Dal sistema immunitario: angioedema.
Dal tratto gastrointestinale: nausea, dolore epigastrico.
Dal fegato e dalle vie biliari: aumento dei livelli delle transaminasi epatiche, aumento dell'attività degli enzimi "epatici", generalmente senza sviluppo di ittero, alterazione della funzionalità epatica.
Dalla cute e dal tessuto sottocutaneo: eritema multiforme esudativo (incluso il sindrome di Stevens-Johnson), necrolisi epidermica tossica (sindrome di Lyell).
Dal cuore: dispnea, ipotensione arteriosa, tachicardia.
Dal metabolismo: ipoglicemia, fino al coma ipoglicemico.
Acidosi metabolica con gap anionico elevato (frequenza sconosciuta).
Generali: malessere, debolezza, dolore e bruciore nel sito di somministrazione, arrossamento della cute, reazioni di ipersensibilità, shock anafilattico.
Sono stati riportati casi isolati di eruzioni cutanee semplici o orticariformi.
Può verificarsi broncospasmo in pazienti sensibili all'acido acetilsalicilico e ad altri FANS.
Descrizione di singoli effetti indesiderati.
Acidosi metabolica con gap anionico elevato. Sono stati osservati casi di acidosi metabolica con gap anionico elevato dovuta ad acidosi da piruglutammato in pazienti con fattori di rischio in trattamento con paracetamolo (vedere sezione «Speciali avvertenze e precauzioni per l’uso»). L’acidosi da piruglutammato può insorgere a causa dei bassi livelli di glutathione in questi pazienti.

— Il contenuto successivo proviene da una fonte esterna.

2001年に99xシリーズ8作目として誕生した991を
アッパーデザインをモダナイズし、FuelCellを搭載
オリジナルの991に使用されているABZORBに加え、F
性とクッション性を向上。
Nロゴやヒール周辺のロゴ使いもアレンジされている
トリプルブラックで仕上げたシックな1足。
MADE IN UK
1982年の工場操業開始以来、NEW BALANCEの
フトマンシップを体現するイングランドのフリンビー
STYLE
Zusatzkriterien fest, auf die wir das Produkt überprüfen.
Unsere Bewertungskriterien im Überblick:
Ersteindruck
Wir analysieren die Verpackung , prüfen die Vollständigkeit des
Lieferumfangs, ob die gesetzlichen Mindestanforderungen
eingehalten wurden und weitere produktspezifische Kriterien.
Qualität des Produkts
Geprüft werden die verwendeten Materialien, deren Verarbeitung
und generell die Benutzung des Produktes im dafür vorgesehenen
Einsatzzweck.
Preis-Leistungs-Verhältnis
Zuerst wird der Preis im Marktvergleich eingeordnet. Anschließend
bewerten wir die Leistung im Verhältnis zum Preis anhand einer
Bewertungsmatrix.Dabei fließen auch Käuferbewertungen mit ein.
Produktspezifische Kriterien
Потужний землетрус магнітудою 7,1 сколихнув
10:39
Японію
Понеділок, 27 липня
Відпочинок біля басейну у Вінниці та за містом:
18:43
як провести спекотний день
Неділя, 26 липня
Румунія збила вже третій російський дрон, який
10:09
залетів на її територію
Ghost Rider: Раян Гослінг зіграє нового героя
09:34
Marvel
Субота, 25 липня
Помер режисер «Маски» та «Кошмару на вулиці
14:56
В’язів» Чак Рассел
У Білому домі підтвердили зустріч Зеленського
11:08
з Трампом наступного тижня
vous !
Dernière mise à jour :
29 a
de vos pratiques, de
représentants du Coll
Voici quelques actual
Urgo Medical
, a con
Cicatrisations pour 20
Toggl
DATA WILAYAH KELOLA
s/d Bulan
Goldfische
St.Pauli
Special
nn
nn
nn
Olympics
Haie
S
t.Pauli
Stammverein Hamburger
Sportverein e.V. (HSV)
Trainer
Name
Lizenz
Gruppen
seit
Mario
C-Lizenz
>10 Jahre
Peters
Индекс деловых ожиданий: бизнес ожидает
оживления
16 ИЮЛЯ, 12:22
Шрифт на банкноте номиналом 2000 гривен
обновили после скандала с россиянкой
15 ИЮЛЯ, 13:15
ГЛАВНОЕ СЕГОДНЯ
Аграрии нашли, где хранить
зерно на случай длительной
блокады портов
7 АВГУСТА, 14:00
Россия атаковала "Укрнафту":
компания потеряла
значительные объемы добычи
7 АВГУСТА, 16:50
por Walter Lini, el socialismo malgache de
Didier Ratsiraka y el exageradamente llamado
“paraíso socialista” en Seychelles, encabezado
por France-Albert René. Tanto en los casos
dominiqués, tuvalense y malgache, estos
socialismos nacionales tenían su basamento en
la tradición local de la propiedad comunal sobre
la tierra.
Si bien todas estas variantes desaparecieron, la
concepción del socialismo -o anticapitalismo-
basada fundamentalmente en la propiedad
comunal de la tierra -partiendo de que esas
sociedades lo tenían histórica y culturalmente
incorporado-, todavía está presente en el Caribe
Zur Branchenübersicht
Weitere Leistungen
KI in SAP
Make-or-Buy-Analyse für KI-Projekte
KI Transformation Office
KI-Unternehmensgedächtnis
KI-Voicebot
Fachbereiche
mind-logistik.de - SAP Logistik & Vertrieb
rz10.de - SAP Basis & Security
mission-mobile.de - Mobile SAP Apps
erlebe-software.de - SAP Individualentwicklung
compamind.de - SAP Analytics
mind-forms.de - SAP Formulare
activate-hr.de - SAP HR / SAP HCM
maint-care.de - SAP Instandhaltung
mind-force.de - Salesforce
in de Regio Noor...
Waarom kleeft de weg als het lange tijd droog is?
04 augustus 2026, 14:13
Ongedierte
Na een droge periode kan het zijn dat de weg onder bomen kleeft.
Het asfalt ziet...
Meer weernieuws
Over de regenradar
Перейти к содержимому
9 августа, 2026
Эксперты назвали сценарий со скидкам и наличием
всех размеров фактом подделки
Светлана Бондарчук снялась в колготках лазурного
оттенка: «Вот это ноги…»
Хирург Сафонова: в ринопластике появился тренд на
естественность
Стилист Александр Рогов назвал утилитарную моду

Periodo di validità. 2 anni.
Condizioni di conservazione.
Conservare nella confezione originale al riparo dalla luce, a temperatura non superiore ai 25 °C.

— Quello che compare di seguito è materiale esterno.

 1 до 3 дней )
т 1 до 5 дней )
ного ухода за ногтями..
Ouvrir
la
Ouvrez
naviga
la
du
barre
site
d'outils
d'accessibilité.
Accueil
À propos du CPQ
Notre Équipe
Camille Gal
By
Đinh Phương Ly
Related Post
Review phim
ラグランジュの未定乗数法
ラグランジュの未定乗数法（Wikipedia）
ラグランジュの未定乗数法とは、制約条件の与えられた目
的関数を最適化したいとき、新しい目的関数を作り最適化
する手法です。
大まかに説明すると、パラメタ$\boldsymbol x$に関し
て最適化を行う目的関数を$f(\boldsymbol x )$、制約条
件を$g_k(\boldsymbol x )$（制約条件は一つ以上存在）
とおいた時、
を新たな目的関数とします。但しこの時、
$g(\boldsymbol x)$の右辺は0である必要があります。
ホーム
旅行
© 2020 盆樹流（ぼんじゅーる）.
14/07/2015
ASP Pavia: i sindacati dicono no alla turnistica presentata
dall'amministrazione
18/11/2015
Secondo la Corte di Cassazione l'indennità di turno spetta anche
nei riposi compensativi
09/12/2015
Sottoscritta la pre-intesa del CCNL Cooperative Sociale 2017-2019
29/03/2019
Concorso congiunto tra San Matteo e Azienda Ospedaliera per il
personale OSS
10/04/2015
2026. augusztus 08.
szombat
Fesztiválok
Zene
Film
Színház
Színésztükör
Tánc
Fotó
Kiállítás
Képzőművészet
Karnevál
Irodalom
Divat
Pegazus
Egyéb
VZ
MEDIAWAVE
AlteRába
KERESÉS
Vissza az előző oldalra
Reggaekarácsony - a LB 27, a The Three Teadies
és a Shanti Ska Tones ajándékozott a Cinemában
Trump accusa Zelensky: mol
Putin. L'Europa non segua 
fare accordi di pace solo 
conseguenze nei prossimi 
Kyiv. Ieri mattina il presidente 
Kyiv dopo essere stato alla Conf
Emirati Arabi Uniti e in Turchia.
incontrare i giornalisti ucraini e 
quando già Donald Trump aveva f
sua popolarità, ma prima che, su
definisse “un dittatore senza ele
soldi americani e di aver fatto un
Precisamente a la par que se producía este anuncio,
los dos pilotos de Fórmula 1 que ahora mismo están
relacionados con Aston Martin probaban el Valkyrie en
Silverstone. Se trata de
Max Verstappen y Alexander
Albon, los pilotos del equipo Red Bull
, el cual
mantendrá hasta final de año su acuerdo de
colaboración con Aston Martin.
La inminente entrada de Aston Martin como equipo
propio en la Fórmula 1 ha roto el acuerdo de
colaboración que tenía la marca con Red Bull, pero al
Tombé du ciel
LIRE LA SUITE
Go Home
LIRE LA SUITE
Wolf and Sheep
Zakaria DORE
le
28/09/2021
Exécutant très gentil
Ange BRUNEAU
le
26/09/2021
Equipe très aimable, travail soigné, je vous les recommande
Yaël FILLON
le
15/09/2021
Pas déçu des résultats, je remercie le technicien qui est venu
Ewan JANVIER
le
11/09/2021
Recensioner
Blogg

Conservare in un luogo inaccessibile ai bambini.
Incompatibilità.
Blimol non deve essere mescolato con altri medicinali.
Confezione.
50 ml o 100 ml in flacone, 1 flacone per confezione in cartone.
Categoria di prescrizione. Sotto prescrizione medica.
Produttore.
«Unic Pharmaceutical Laboratories» (divisione della società «J. B. Chemicals and Pharmaceuticals Ltd.»).
Sede del produttore e indirizzo del luogo di esercizio dell’attività.
Settore n. 4, Fase-IV, G.I.D.C. Industrial Estate, città di Panoli – 394 116, distretto di Bharuch, India.